Dossier

Rétro, les classes sociales?

Elvis, comme le veut une certaine légende, n’est pas mort. Au pire-aller, il aurait de nos jours une drôle d’odeur. C’est d’ailleurs un point qu’il aurait en commun, selon certains, avec les classes sociales. Mais si le dessin d’une société découpée entre prolétaires et bourgeois peut paraître aujourd’hui obsolète, il est peut-être prématuré, si ce n’est trompeur, d’affirmer que les tensions et la violence qui caractérisaient les rapports de classes au dix­neuvième siècle ne sont plus que des reliques du passé. Quant à la classe moyenne, la seule que l’on ose encore considérer comme une classe et nommer ainsi, elle semble désormais contenir en son sein pratiquement tout et son contraire. C’est sans doute pourquoi on ne se prive pas d’annoncer, à plus ou moins long terme, son éventuelle disparition.

Ce n’est d’ailleurs pas le fourre-tout de la société civile qui nous aidera à nous y retrouver, puisqu’on y met dans le même panier Paul Desmarais et un travailleur saisonnier de Matane, un chargé de cours et Guy Laliberté. Le raccourci semble d’ailleurs la meilleure façon de nous conforter dans l’idée que tous, en démocratie, s’avèrent aussi libres qu’égaux et peuvent, à volonté, dès qu’une chose les tracasse, apostropher, en le tutoyant, le pouvoir.

À cela s’ajoute, sans doute, la difficulté toute contemporaine que nous avons à imaginer que quoi que ce soit puisse nous conditionner d’une manière ou d’une autre. Nous avons en effet la suffisance de croire que nos envies, nos idées, notre conception des choses sont pleinement souveraines et qu’elles prennent véritablement naissance aux tréfonds de notre être. En tant que sujets extraordinairement autonomes, rien de ce qui grouille ou grenouille autour n’arriverait à percoler en nous, puisque notre mode de vie, c’est l’évidence même, est la pleine cristallisation de notre inébranlable unicité.
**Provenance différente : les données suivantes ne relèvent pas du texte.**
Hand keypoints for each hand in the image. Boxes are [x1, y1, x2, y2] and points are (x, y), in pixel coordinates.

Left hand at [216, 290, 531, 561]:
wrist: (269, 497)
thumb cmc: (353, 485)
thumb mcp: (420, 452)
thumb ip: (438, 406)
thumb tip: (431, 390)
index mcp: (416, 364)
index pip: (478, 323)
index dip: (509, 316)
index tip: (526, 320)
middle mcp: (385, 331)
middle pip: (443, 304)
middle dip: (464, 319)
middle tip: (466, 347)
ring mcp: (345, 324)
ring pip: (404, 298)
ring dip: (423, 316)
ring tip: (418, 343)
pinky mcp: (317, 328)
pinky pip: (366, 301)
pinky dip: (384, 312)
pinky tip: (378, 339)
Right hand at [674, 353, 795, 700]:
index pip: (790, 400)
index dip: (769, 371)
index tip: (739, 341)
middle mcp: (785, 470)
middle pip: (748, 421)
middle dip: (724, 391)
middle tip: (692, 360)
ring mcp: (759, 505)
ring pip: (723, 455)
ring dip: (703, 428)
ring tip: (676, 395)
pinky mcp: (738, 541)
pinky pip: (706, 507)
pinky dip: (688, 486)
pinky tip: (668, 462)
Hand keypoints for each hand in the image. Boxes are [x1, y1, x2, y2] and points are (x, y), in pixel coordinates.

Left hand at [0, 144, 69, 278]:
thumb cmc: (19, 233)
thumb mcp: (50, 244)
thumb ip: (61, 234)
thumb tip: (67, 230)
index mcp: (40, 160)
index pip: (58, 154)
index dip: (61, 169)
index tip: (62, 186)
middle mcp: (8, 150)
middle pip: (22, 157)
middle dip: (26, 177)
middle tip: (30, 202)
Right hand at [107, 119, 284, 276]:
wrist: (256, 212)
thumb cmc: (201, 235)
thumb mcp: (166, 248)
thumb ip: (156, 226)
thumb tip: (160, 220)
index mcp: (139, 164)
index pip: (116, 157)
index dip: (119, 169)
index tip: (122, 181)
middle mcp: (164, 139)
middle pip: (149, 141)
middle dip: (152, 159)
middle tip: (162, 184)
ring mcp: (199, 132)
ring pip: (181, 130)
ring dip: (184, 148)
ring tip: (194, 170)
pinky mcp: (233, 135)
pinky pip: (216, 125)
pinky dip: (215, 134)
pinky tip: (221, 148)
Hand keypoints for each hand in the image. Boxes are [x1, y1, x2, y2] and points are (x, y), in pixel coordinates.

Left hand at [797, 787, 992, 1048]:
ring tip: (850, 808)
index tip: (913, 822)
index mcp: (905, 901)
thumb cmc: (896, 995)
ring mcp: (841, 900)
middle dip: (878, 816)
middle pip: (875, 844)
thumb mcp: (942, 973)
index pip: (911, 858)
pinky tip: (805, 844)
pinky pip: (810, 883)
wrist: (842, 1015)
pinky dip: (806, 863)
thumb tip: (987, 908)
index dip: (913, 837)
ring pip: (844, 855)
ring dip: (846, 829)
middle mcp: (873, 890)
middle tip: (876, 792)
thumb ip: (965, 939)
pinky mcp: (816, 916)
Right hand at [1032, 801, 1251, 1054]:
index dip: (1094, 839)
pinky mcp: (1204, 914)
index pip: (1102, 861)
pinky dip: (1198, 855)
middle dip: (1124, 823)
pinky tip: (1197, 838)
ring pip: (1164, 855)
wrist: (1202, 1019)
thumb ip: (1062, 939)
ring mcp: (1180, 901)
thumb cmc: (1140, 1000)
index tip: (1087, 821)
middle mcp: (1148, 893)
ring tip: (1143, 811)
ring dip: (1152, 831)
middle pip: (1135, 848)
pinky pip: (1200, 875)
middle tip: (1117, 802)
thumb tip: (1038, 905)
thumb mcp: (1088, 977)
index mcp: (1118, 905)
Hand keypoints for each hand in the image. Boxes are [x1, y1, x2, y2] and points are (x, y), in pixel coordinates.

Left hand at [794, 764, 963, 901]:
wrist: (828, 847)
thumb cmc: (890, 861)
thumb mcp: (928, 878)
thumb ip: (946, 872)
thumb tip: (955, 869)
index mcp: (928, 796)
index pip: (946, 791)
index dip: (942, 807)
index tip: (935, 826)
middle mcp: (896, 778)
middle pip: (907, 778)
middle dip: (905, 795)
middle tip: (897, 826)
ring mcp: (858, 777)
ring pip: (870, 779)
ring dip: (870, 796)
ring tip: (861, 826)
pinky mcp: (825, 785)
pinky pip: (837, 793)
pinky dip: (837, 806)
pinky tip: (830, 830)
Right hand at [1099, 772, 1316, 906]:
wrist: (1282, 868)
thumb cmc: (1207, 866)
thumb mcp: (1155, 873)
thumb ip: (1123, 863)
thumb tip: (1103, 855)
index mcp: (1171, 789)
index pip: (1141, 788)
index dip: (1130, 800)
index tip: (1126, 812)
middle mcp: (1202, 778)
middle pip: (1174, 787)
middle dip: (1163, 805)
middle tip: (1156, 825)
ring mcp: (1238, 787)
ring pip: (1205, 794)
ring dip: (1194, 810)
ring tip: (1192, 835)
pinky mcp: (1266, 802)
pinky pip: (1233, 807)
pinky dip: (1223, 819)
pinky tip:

Comment l’idée que nous soyons modelés par notre condition de classe, si ce n’est aliénés par celle-ci, ne pourrait-elle pas nous paraître grotesque?

Les notions de classes et de lutte des classes peuvent-elles encore nous aider à comprendre les enjeux politiques et esthétiques auxquels nous faisons face, à la fois comme groupe et comme individus? C’est ce que nous avons tenté d’explorer dans ce dossier.